Elizabeth Dee Gallery
545 West 20th Street, 212-924-7545
Chelsea
November 5 - December 18, 2010
Reception: Friday, November 5, 6 - 8 PM
Web Site
lizabeth Dee Gallery is proud to present an exhibition of recent photographs and a new video work by Miranda Lichtenstein.
Given current conversations around photographic abstraction, Lichtenstein questions what role depiction might continue to play in the capricious visual field. Collapsing both physical and digital screens, she interrogates the metaphorical and material filters that have been assimilated into image production and reception. The work’s subject matter can at times be difficult to locate - representation is present, but it is in flux.

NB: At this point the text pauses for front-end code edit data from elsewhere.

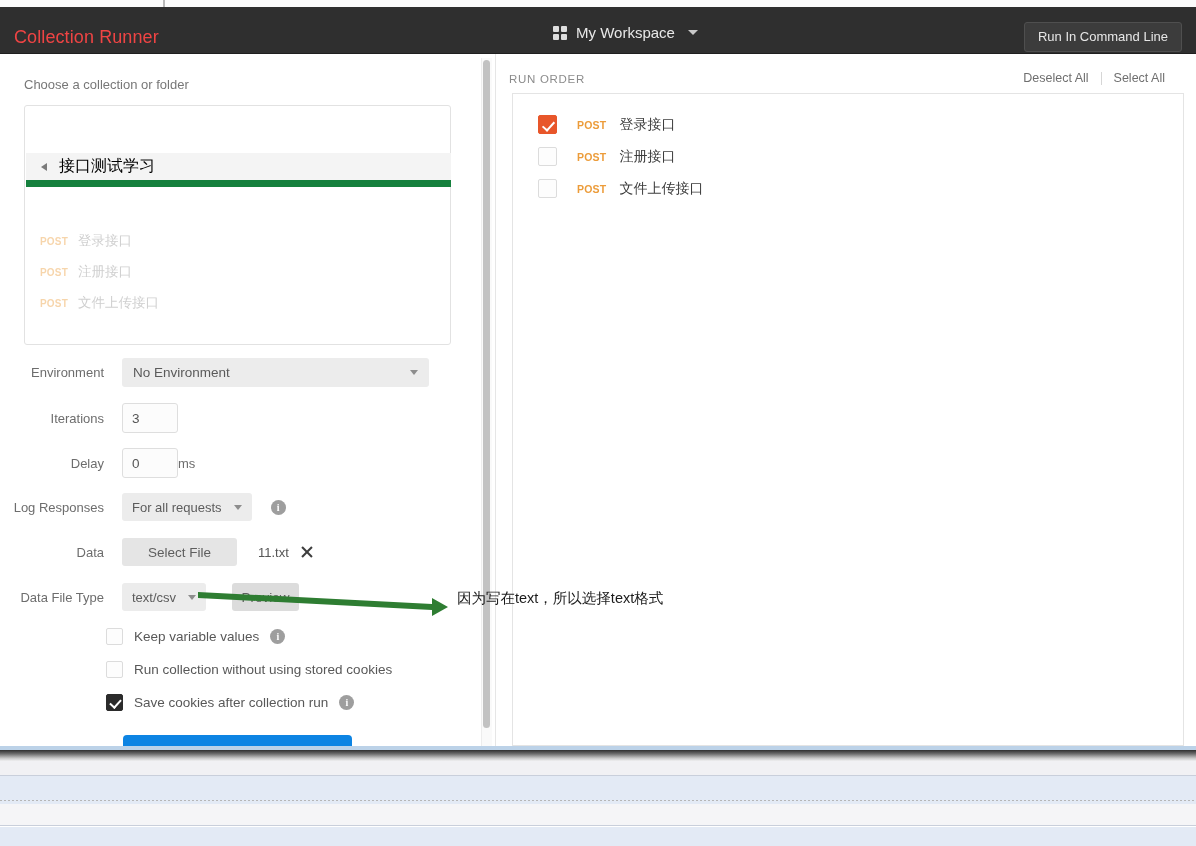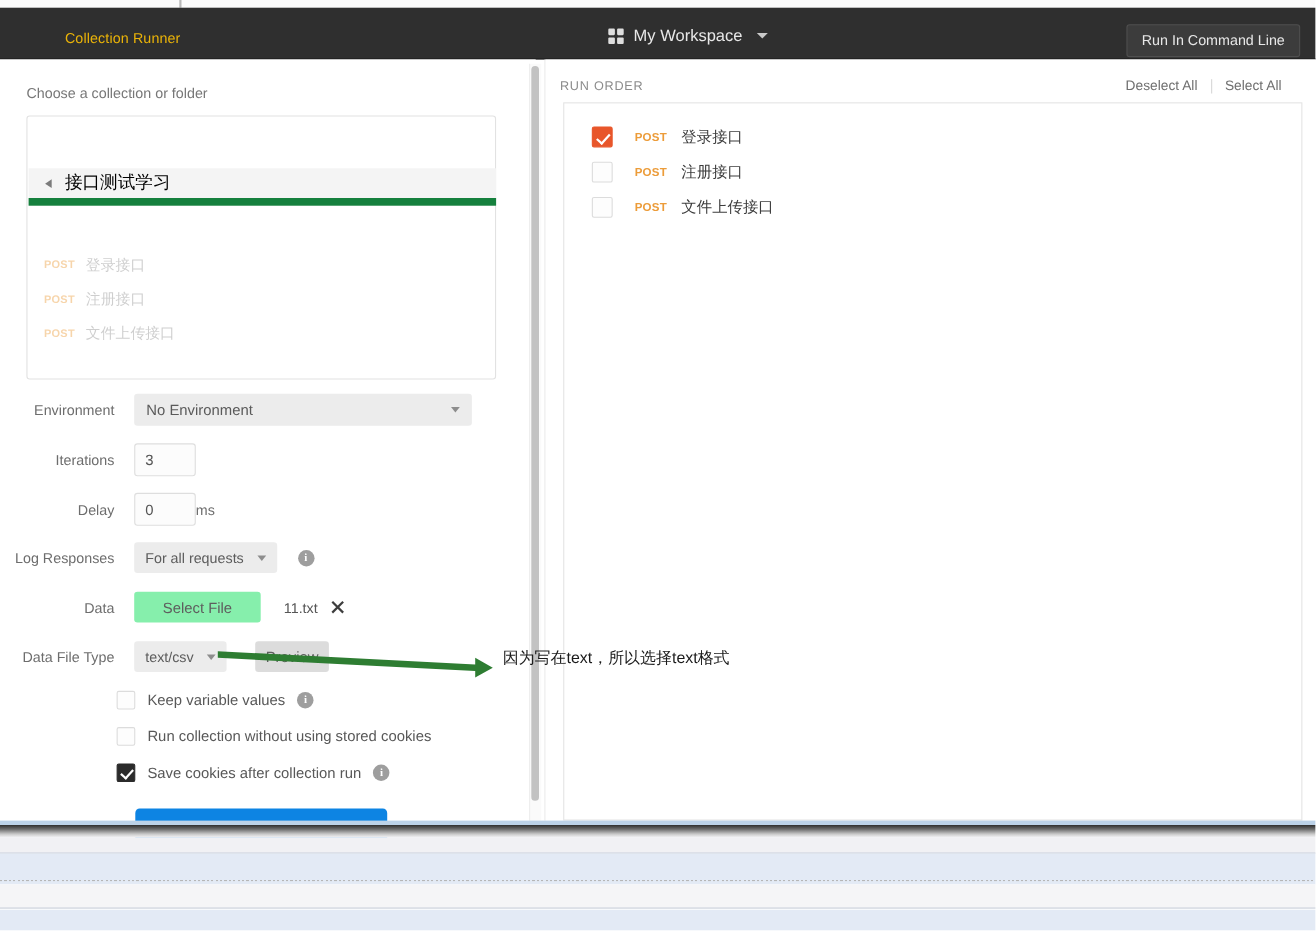--- a/index.html
+++ b/index.html
@@ -15,21 +15,21 @@
   .top-sliver { position:absolute; left:0; top:0; width:1196px; height:7px; background:#fbfbfb; }
   .top-sliver-tick { position:absolute; left:163px; top:0px; width:2px; height:7px; background:#b9b9b9; }
 
   
   .header {
     position:absolute; left:0; top:7px; width:1196px; height:47px;
     background:#2f2f2f; border-bottom:1px solid #1f1f1f;
   }
   .header-title {
     position:absolute; left:14px; top:20px;
-    color:#eab308; font-size:13px; letter-spacing:.1px;margin-left:45px;
+    color:#ef4444; font-size:18px; letter-spacing:.1px;
   }
   .workspace {
     position:absolute; left:553px; top:17px;
     display:flex; align-items:center; gap:9px;
     color:#e8e8e8; font-size:15px; cursor:pointer;
   }
   .grid-icon { display:grid; grid-template-columns:6px 6px; grid-template-rows:6px 6px; gap:2px; }
   .grid-icon i { display:block; background:#dedede; border-radius:1px; }
   .caret-down {
     width:0; height:0; border-left:5px solid transparent; border-right:5px solid transparent;
@@ -111,21 +111,21 @@
   }
   .select-sm .val { color:#5c5c5c; font-size:13px; }
 
   .info-icon {
     width:15px; height:15px; border-radius:50%; background:#9e9e9e; color:#fff;
     font-size:10px; font-weight:bold; display:inline-flex; align-items:center;
     justify-content:center; font-family:"Liberation Serif", serif; cursor:pointer; flex:none;
   }
 
   .gray-btn {
-    background:#86efac; border:none; border-radius:3px; color:#5e5e5e;
+    background:#e5e5e5; border:none; border-radius:3px; color:#5e5e5e;
     font-size:13.5px; cursor:pointer; font-family:"Liberation Sans", sans-serif;
   }
   .gray-btn.darker { background:#dcdcdc; }
 
   .file-name { color:#565656; font-size:13px; margin-left:21px; }
   .x-close {
     margin-left:11px; width:14px; height:14px; position:relative; cursor:pointer; display:inline-block;
   }
   .x-close::before, .x-close::after {
     content:""; position:absolute; left:0; top:6px; width:14px; height:2px; background:#3d3d3d;

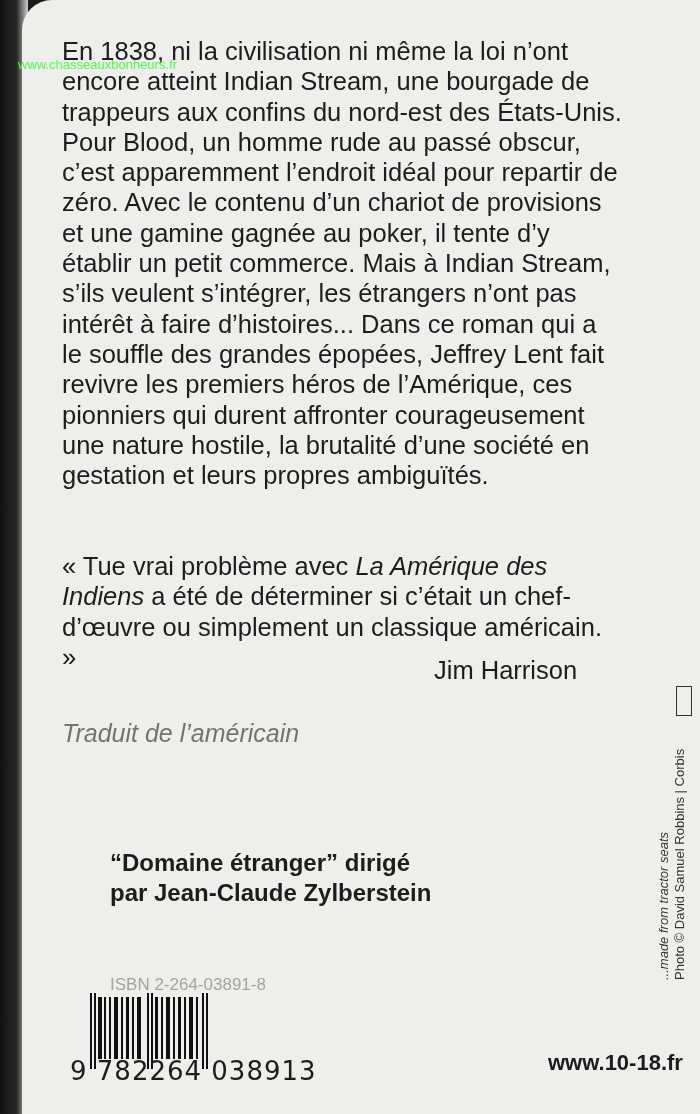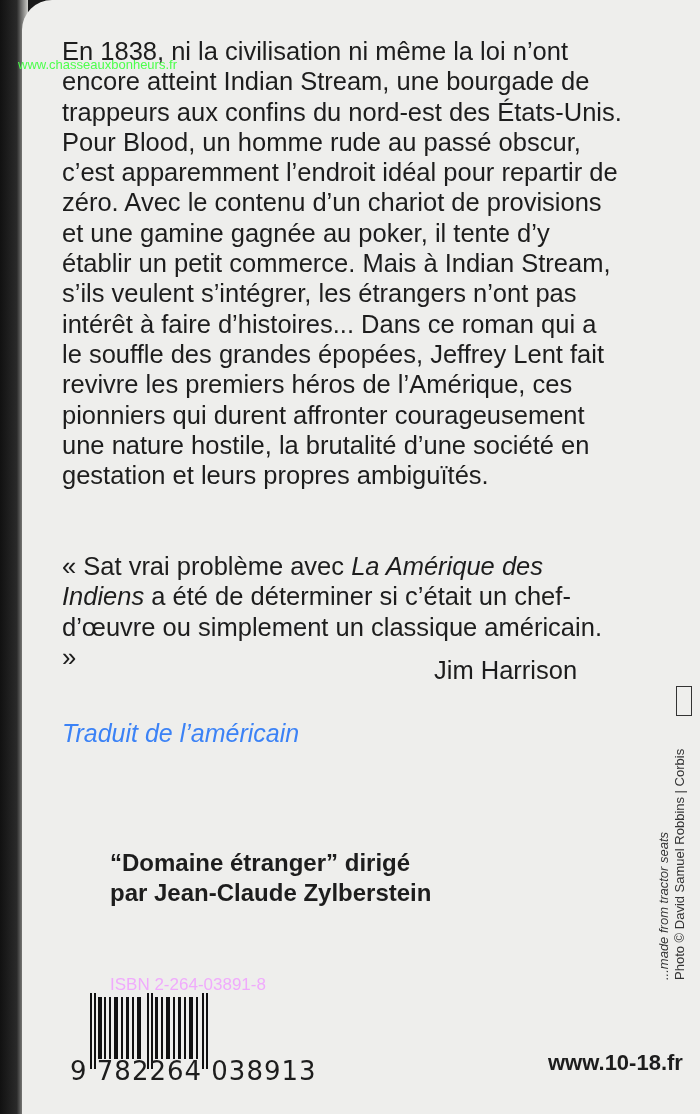--- a/index.html
+++ b/index.html
@@ -4,40 +4,40 @@
 <style>
   html, body { margin:0; padding:0; }
   body { width:700px; height:1114px; background:#1a1a1a; position:relative; overflow:hidden; font-family:"Liberation Sans", sans-serif; }
   .cover { position:absolute; left:22px; top:0; width:678px; height:1114px; background:#eeeeec; border-top-left-radius:30px; }
   .spine-shadow { position:absolute; left:0; top:0; width:28px; height:1114px; background:linear-gradient(to right,#111,#2a2a2a 60%,#cfcfcb); }
   .watermark { position:absolute; left:18px; top:57px; color:#4cff4c; font-size:13px; letter-spacing:0px; }
   .blurb { position:absolute; left:62px; top:36px; width:560px; font-size:25.5px; line-height:30.3px; color:#1d1d1d; }
   .quote { position:absolute; left:62px; top:551px; width:560px; font-size:25.5px; line-height:30.3px; color:#1d1d1d; }
   .quote i { font-style:italic; }
   .quote-author { position:absolute; left:434px; top:656px; font-size:25.5px; color:#1d1d1d; }
-  .translator { position:absolute; left:62px; top:718px; font-size:25px; line-height:30px; font-style:italic; color:#3b82f6; }
+  .translator { position:absolute; left:62px; top:718px; font-size:25px; line-height:30px; font-style:italic; color:#737373; }
   .series { position:absolute; left:62px; top:848px; font-size:24px; line-height:30px; font-weight:bold; color:#1d1d1d;margin-left:48px; }
-  .isbn { position:absolute; left:110px; top:975px; font-size:17px; color:#f0abfc; }
+  .isbn { position:absolute; left:110px; top:975px; font-size:17px; color:#a3a3a3; }
   .barcode { position:absolute; left:90px; top:993px; width:122px; height:76px; }
   .barcode-digits { position:absolute; left:70px; top:1056px; font-size:26px; color:#1d1d1d; font-family:"DejaVu Sans", sans-serif; letter-spacing:1px; }
   .url { position:absolute; left:548px; top:1050px; font-size:22px; font-weight:bold; color:#1d1d1d; }
   .credit { position:absolute; left:656px; top:980px; transform:rotate(-90deg); transform-origin:left top; font-size:13px; line-height:16px; color:#333; white-space:nowrap; }
   .credit i { font-style:italic; }
   .logo-box { position:absolute; left:676px; top:686px; width:14px; height:28px; border:1.5px solid #333; font-size:8px; }
 </style>
 </head>
 <body>
 
 <div class="spine-shadow"></div>
 <div class="cover"></div>
 
 <div class="blurb">En 1838, ni la civilisation ni même la loi n’ont encore atteint Indian Stream, une bourgade de trappeurs aux confins du nord-est des États-Unis. Pour Blood, un homme rude au passé obscur, c’est apparemment l’endroit idéal pour repartir de zéro. Avec le contenu d’un chariot de provisions et une gamine gagnée au poker, il tente d’y établir un petit commerce. Mais à Indian Stream, s’ils veulent s’intégrer, les étrangers n’ont pas intérêt à faire d’histoires... Dans ce roman qui a le souffle des grandes épopées, Jeffrey Lent fait revivre les premiers héros de l’Amérique, ces pionniers qui durent affronter courageusement une nature hostile, la brutalité d’une société en gestation et leurs propres ambiguïtés.</div>
 <div class="watermark">www.chasseauxbonheurs.fr</div>
 
-<div class="quote"><span>« Sat vrai problème avec </span><i>La Amérique des Indiens</i><span> a été de déterminer si c’était un chef-d’œuvre ou simplement un classique américain. »</span></div>
+<div class="quote"><span>« Tue vrai problème avec </span><i>La Amérique des Indiens</i><span> a été de déterminer si c’était un chef-d’œuvre ou simplement un classique américain. »</span></div>
 <div class="quote-author">Jim Harrison</div>
 
 <div class="translator">
   <div>Traduit de l’américain</div>
 </div>
 
 <div class="series">
   <div>“Domaine étranger” dirigé</div>
   <div>par Jean-Claude Zylberstein</div>
 </div>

Her polyvalent strategies of display avoid conventions of seriality, and explore differing modes of destabilized representation.
Lichtenstein’s Screen Shadow pictures employ a paper screen to form a silhouette, captured by the camera in a manner that obscures the relationship between foreground and background. With her still lives, objects are shot in conjunction with their mutated reflection, invoking the invisible boundary between the camera and its subject. Her photographs of singers caught mid-performance have been stripped of all color and detail, testing the limits of what constitutes decipherability. In Untitled #20 (Palucca), an enlarged and polarized historical image of a modern dancer embodies the obsolescence of the negative, for so long considered the “ground” of the photograph. The video in this body of work, Danse Serpentine (doubled and refracted), corresponds with impulses in the photographs by doubling and refracting Louis Lumiere’s 1896 film of the modern dance and lighting pioneer Loie Fuller. Projected on to another type of screen, a folded theatrical curtain, like many of the photographs, its subject is reduced almost entirely to shadow and light, and teeters on dissolution.
Miranda Lichtenstein’s work has been shown in institutions including the Hirshhorn Museum and Sculpture Garden, the Hammer Museum, the New Museum, the Whitney Museum of American Art, and most recently the Guggenheim Museum in the Haunted exhibition. Her work has been written about in Artforum, Flash Art, Art Review, Art in America, Tema Celeste and the New York Times. This is her fourth exhibition at Elizabeth Dee.